On the original CD cover of U2’s The Joshua Tree, the band looms large in the frame, their images blurred against the background of the national park the album is named after. Twenty years later, this seminal work is being reissued, and the cover is slightly different (using the original vinyl LP cover instead of the more recognizable CD art). This time, the same photo, still capturing the band standing in front of the desert, communicates much more. Huddled to the left in the foreground are Larry Mullen, Jr., Adam Clayton, the Edge, and Bono, their images now in clear focus. Behind them is America, symbolized by the frightening immensity of its beautiful, indifferent landscape, now in full view. Though the band is still the focal point of the photo, they look small and vulnerable in front of the desert, almost as if its mere being is about to overwhelm them.
Whether intentional or not, this image reveals the true essence and legacy of the album. Coming at the end of the band’s first phase, their punk-in-ethos-but-not-in-sound/new-wave phase, The Joshua Tree saw U2 fascinated with America. Not just the musical genres of America (though those are all over the album), and not just with the mass of land wedged between the Pacific and Atlantic oceans, but also with America the Idea. Bono has always suffered from a Messiah complex, and it only made sense that his band would one day turn their attention to an entire nation with a similar fixation. Little did U2 know that they’d spend the rest of their career dealing with the enormous success of this musical detour through Americana. Much like the landscape depicted on the cover, the album itself would threaten to devour them.
Musically, the album saw U2 shifting from their early sound and borrowing heavily from American genres, from the ragged harmonica blues of “Trip Through Your Wires” to the Dust Bowl gospel of “Running to Stand Still” to the enraged psychedelia of “Bullet the Blue Sky”. Even when the band did something musically innovative, the music still grappled with trying to evoke the Promised Land. The opening guitar sequence of “Where the Streets Have No Name”, for example, is as epic and panoramic as the wide open spaces of the southwestern desert. It wasn’t just the music, though, that struggled with the concept of America. Thematically, the album deals with American preoccupations, such as the perennial search for God and trying to understand senseless violence. True, those are universal concerns, but Bono was clearly trying to tap into the American mythos, as the documentary Rattle and Hum would later make clear. Sun Studio? Black churches? Elvis? The evidence is pretty clear. U2 were trying to connect with something much larger than themselves, and boy did it work.
During the two decades that have elapsed since then, every move the band has made has been, in some way, a reaction to the legacy of The Joshua Tree. Rattle and Hum was an extension of the album, further exploring American music forms such as blues, gospel, and soul. Then, inevitably, U2 got tired of living in their own shadow, and both Achtung Baby and Zooropa chipped away at expectations of the band. When they finally realized there was no escaping their iconic status sealed by The Joshua Tree, U2 mocked it on Pop. By then, though, fans had grown weary of the band’s experimentation, and U2 have spent their last two albums trying to recapture the radio-friendly sound of their 1987 opus. So, by the way, has an entire generation of bands.

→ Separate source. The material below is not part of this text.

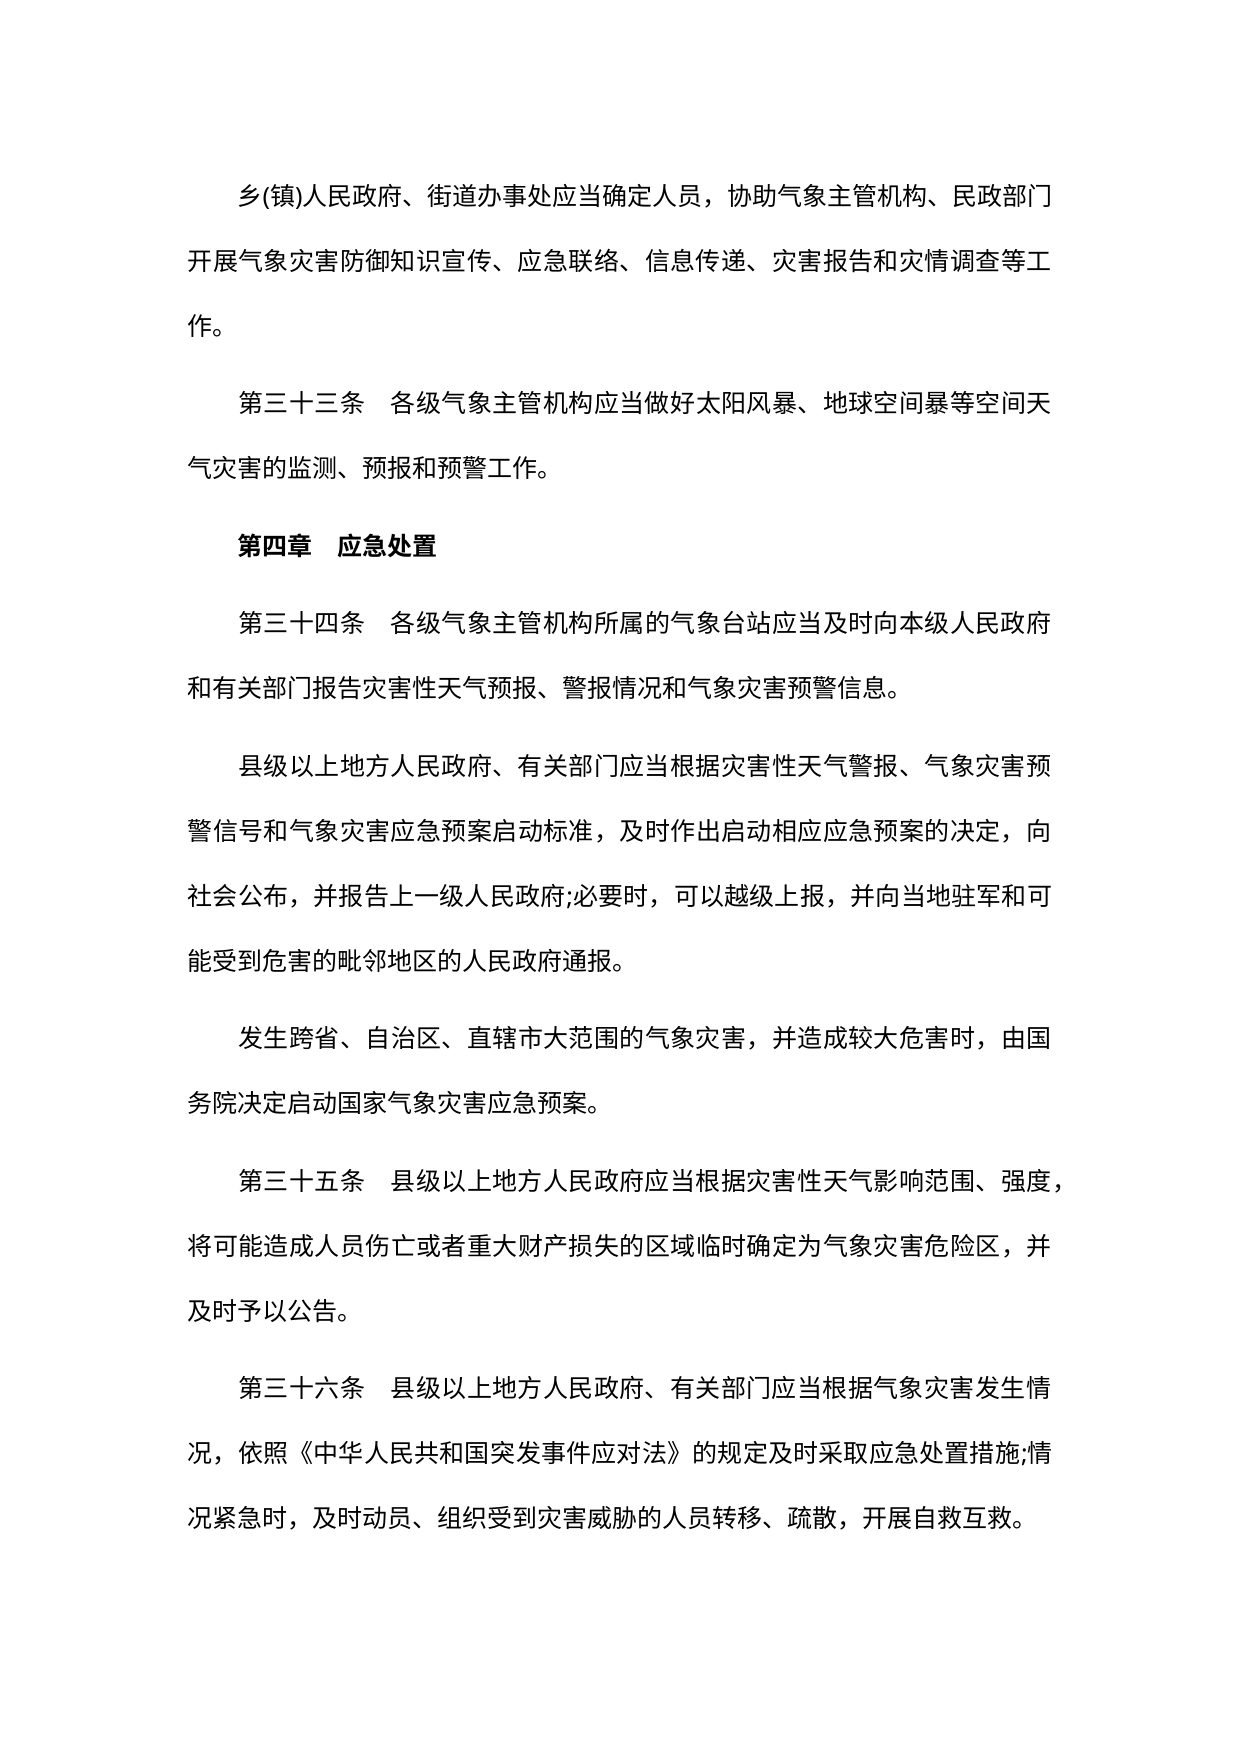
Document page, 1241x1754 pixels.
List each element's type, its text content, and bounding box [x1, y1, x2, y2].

The reach of The Joshua Tree‘s legacy is nearly impossible to assess, so it’s little wonder that U2 is reissuing it. And, in typical U2 fashion, they’re reissuing it on a grandiose scale in four different versions. First, there’s simply the remastered version, featuring the same tracks with better sound. Second, there’s the “Deluxe” edition, which is not only remastered, but also comes with an album of rarities. Then, there’s the “Super Deluxe” edition, which bests the mere “Deluxe” edition by adding a DVD. Finally, there’s the vinyl version that includes the original album and the additional material. Yes, it all sounds like a marketing ploy worthy of Microsoft.

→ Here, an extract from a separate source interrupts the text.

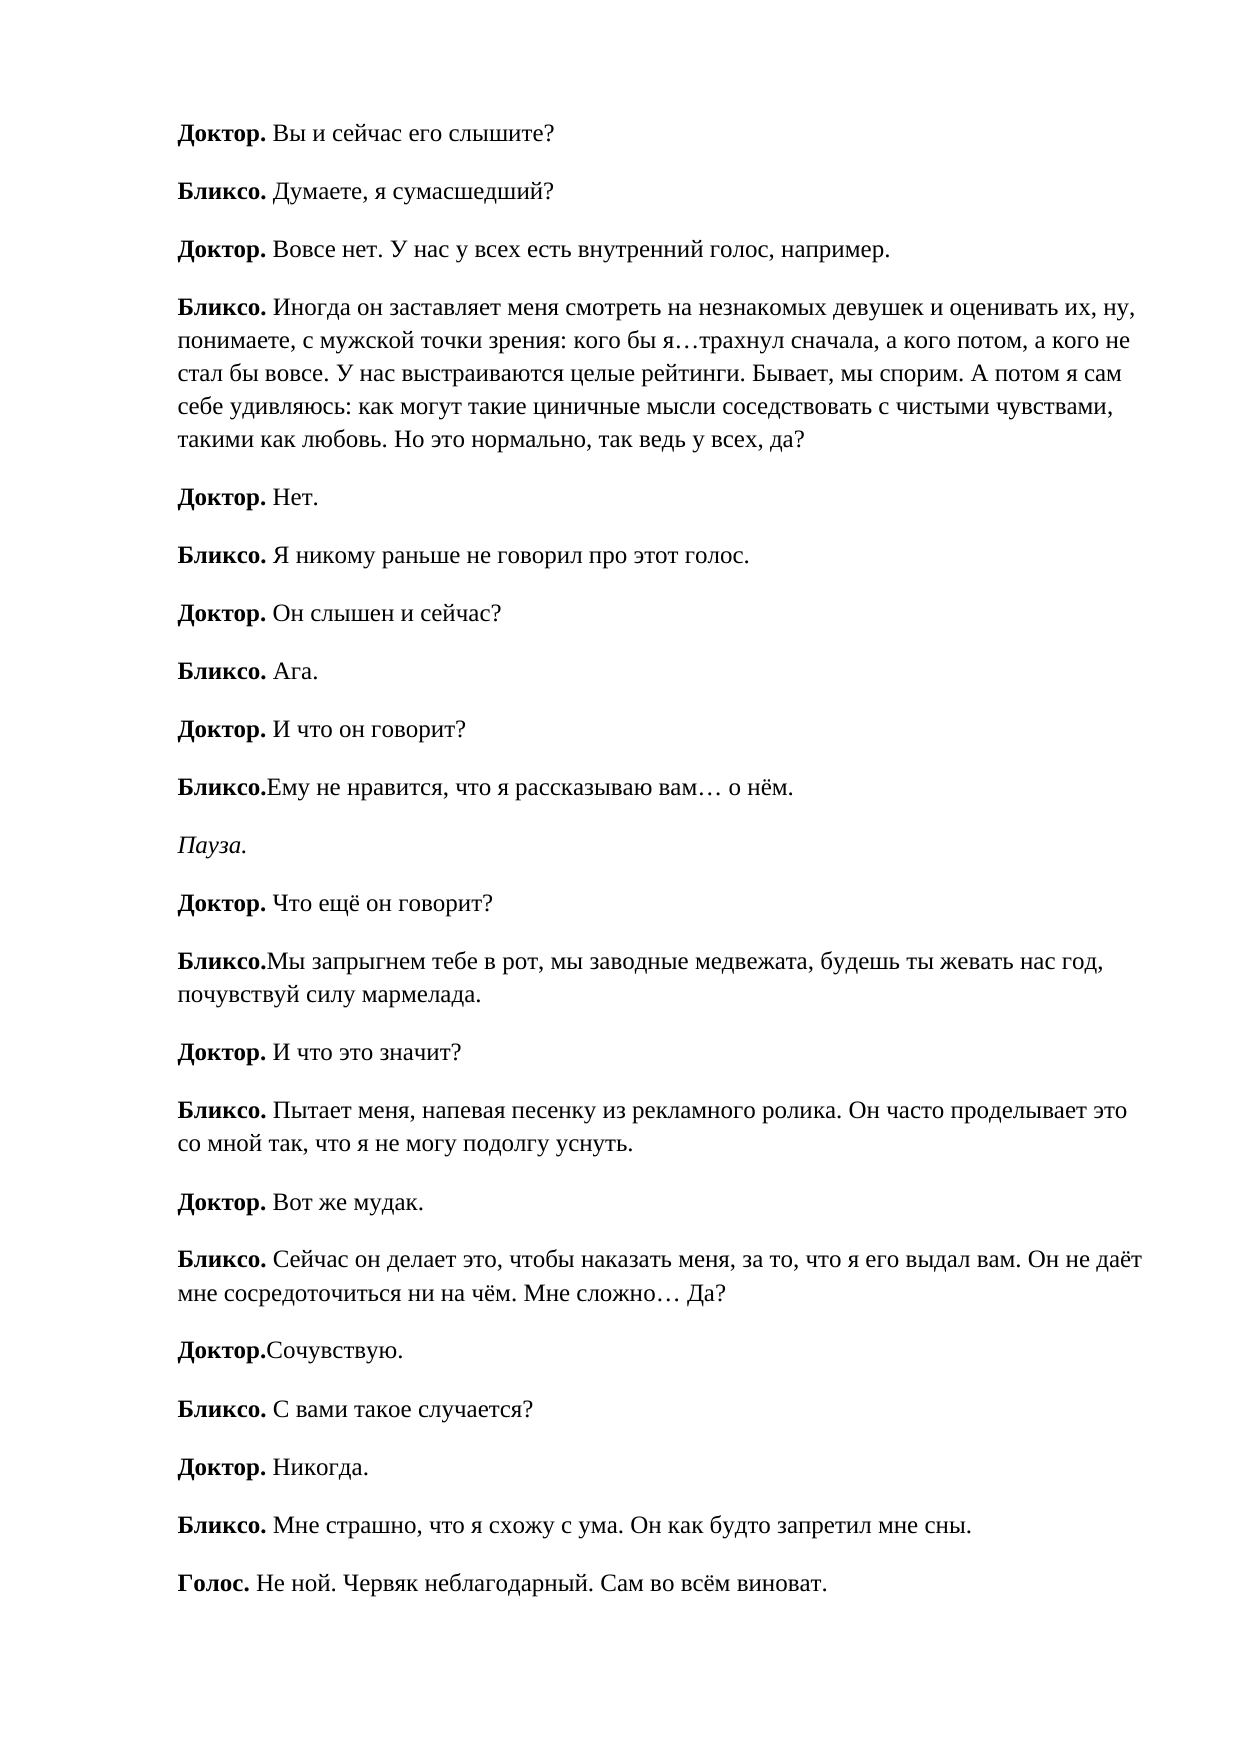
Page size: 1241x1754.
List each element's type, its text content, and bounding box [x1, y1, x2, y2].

And a marketing ploy it just might be. Unfortunately, while the album is an undeniable classic and masterpiece, these reissues offer little for the average fan. With vinyl becoming increasingly popular, the vinyl version will make an obligatory addition to one’s record collection. This is due to the format, however, not the additional content. When it comes to that, there’s little of value here. With the exception of a couple of tracks like “Spanish Eyes” and “Silver and Gold” there’s not much to compel somebody who doesn’t already own the album to go out and buy one of these reissue versions. As far as the DVD, the documentary is mildly intriguing, but not worthy of repeated viewings. The same holds true of the vintage concert. Who, after all, hasn’t seen concert footage from this era? And if your reason for purchasing one of these reissues is the improved sound quality, it still possesses the muffled sheen of many recordings of the ’80s, which was a low point for production values.

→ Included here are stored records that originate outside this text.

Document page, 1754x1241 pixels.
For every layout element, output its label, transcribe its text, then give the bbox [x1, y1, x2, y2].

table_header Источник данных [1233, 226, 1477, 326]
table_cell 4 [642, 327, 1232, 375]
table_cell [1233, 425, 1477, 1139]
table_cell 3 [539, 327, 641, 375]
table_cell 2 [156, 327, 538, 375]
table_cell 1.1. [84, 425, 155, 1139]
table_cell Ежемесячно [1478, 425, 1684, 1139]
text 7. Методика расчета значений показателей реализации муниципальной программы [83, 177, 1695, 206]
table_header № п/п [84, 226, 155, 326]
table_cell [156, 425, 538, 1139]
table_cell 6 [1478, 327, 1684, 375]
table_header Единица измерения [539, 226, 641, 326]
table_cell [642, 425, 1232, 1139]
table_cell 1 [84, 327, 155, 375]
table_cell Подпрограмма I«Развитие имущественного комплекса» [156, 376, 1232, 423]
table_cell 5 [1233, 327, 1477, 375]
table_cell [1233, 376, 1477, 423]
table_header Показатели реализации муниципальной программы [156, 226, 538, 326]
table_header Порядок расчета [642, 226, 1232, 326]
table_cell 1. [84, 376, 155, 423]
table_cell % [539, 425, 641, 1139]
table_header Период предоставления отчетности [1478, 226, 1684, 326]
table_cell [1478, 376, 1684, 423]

So while the original album, no doubt, deserves a 10 rating, the same cannot be said for these reissues. Reissues must be judged by what else they offer, other than the original material in the original sound. As painful as it is to say, U2 has finally fallen victim to their own holiday marketing scheme (they’ve released a product every holiday season since before the turn of the millennium). Rather than giving their fans something of substance, they’re now exploiting their own legacy. Yes, the album cover reveals quite a lot. Alas, U2, and what they have come to stand for, come into clear view.